Players Are People, Too

This past week, there was shocking news from the NFL: Indianapolis Colts starting quarterback Andrew Luck abruptly retired from football at age 29, citing “mental wear” due to injuries he sustained throughout his career. His announcement came following the third game of the NFL preseason. A high caliber, MVP-level player walked away from the game in the prime of his career because he was considering what his life would look like after football. His announcement should have been celebrated, but was instead met with criticism by Colts fans and sports media pundits across the board.  Many took to Twitter and the media to berate Luck and characterize his decision as weak, or resembling a quitter’s mentality.

Once again, it’s time for a reminder that sports players are, in fact — and I checked this twice — still people. They are not alive solely for the purpose of our entertainment; they are alive to live their lives, just as you and I and your neighbor down the street are. Just because they achieve some form of a celebrity due to athletic achievement does not rob them of this right.
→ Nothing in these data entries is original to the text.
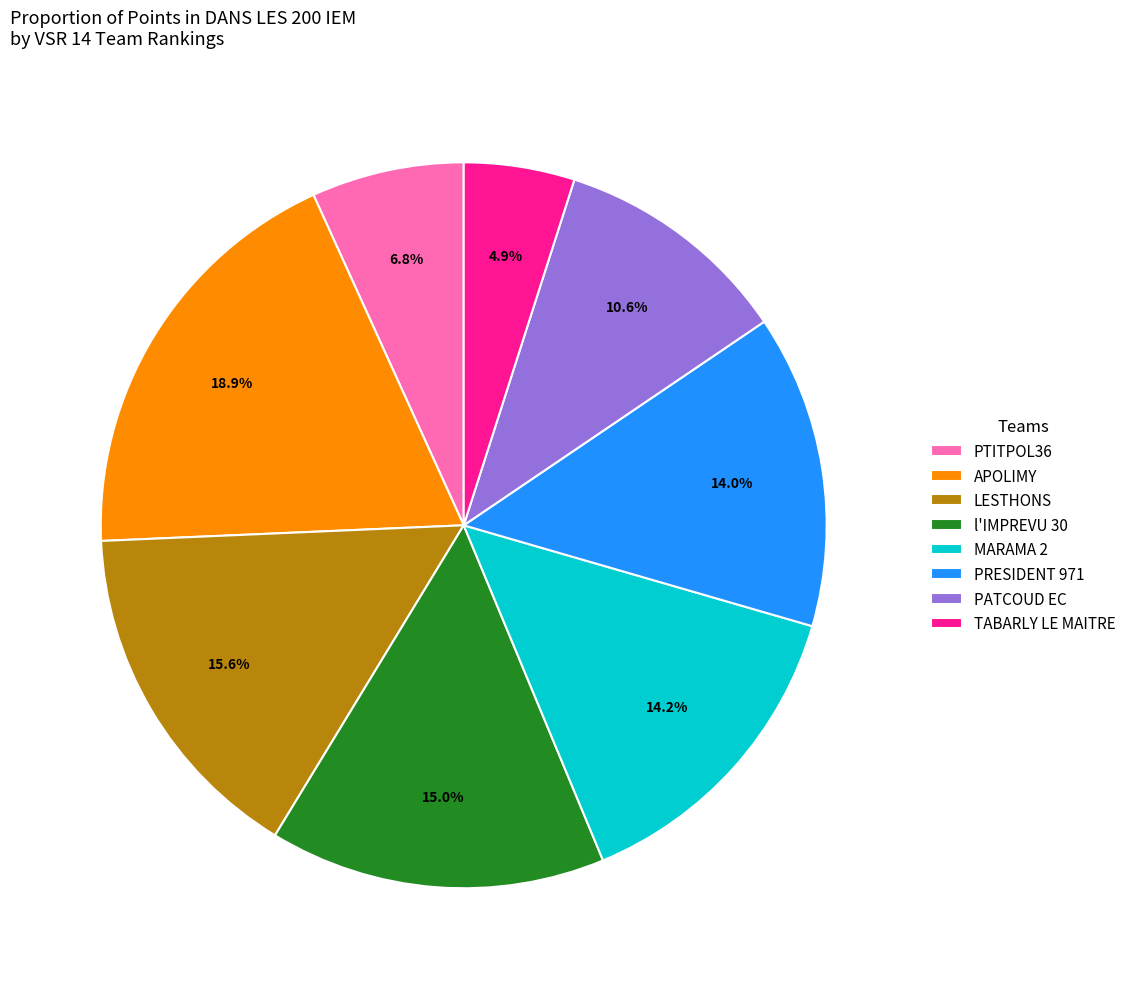

Is PATCOUD EC the majority of the pie?

No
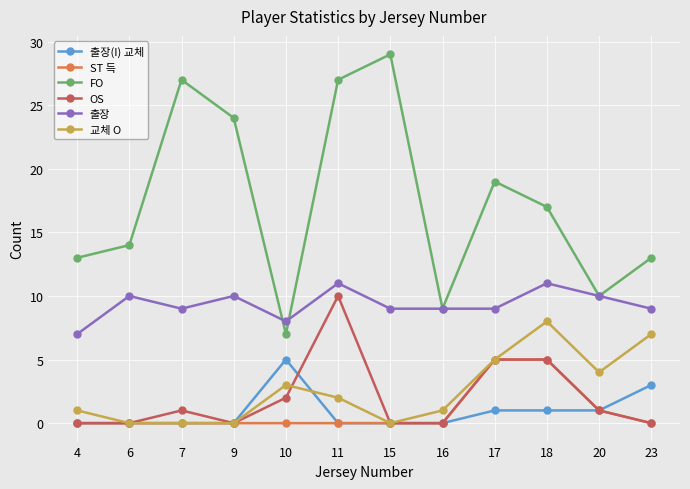

What is the sum of the OS values at 10 and 9?

2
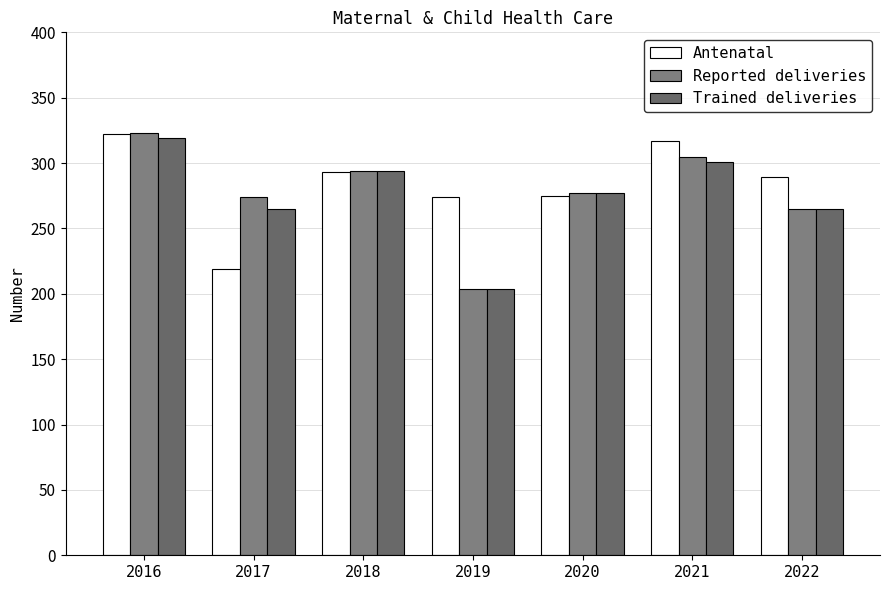

What is the difference between the Reported deliveries values at 2016 and 2019?

119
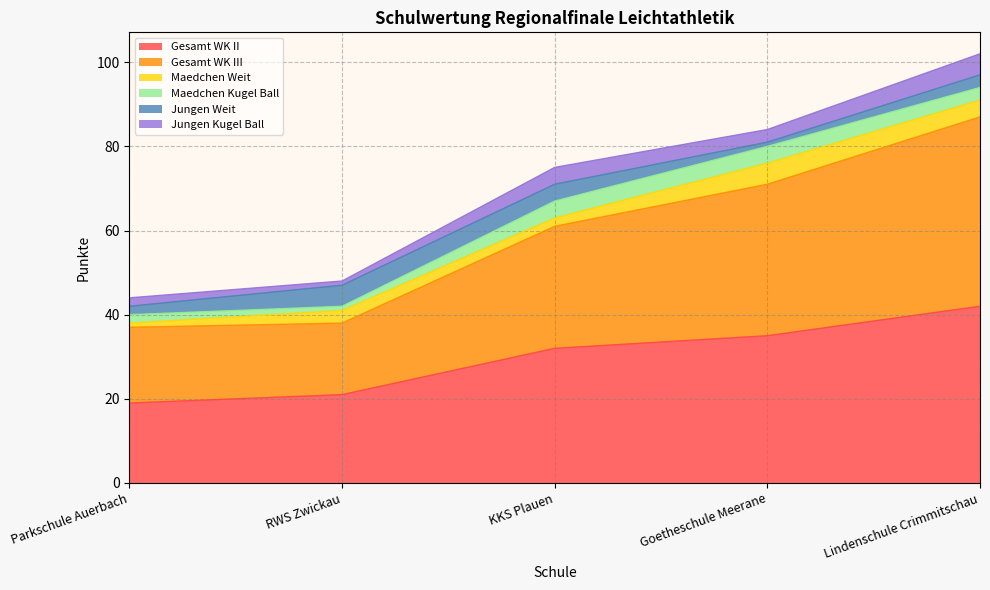

What is the difference between the maximum and minimum values in the Jungen Kugel Ball series?

4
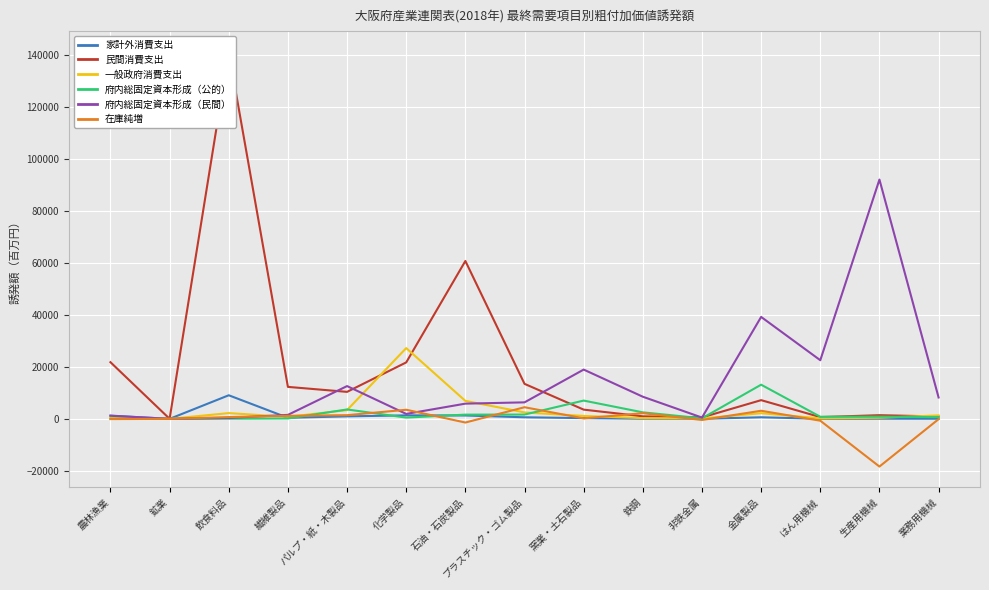

At which category is the sum across all series the highest?

飲食料品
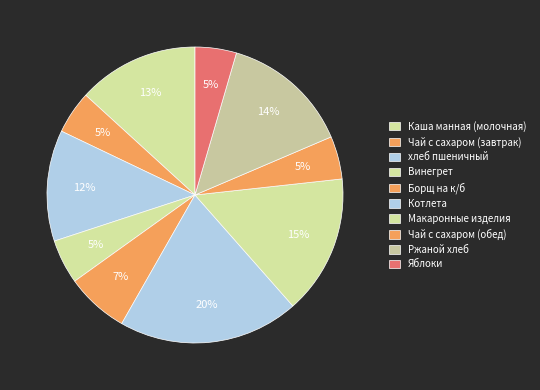

How many segments does this pie chart have?

10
Once again, it’s time for a reminder that sports players are, in fact — and I checked this twice — still people


Sports stardom does not require players to “tough it out” and “play hurt,” risking their health long after the average fan remembers their name. It does not require an athlete to “shut up and play” when talking about equal compensation for equal work. It does not require an athlete to “shut up and play” when talking about social issues affecting their communities, consequently removing their autonomy to use their platform for change. And it most certainly does not require any player to “shut up and play” when they want to speak out about injuries they’ve sustained while playing and push for regulations to prevent them from happening again. 

While these should seem like obvious acts of human decency, they are instead intuited by the general viewing audience as players “getting soft.” Instead, in football for instance, they are expected to take all of the violent hits possible, contract long-term brain and nerve damage because of these hits, be released when no longer athletically viable (or be one of the few who get to retire on their own terms), and be released back into the “real world” removed of any long-term care for the injuries they sustained. Because, by that point, the average fan will have moved on to the newest, flashiest players on their teams and forget about the incredible sacrifice these athletes made for our entertainment. 

So, yes, if standing up for personal safety and life after a game is “getting soft,” let them get soft. 

It is the athlete’s choice to play any game, and it is their choice and well within their rights to try and improve their working conditions by voicing their concerns. Yes, they are paid well — Andrew Luck reportedly walked away from $58 million remaining on his contract — but that does not mean that he should be forced to play because of the money. That is extortion. It is the athlete’s choice when they want to hang it all up. They owe the fans nothing, they owe the owners nothing, they owe the league nothing. If arguments can be made about the consent of a player to the dangers of their sport, the same should be reciprocated when a player decides it’s too much. Because the players are people too, dammit.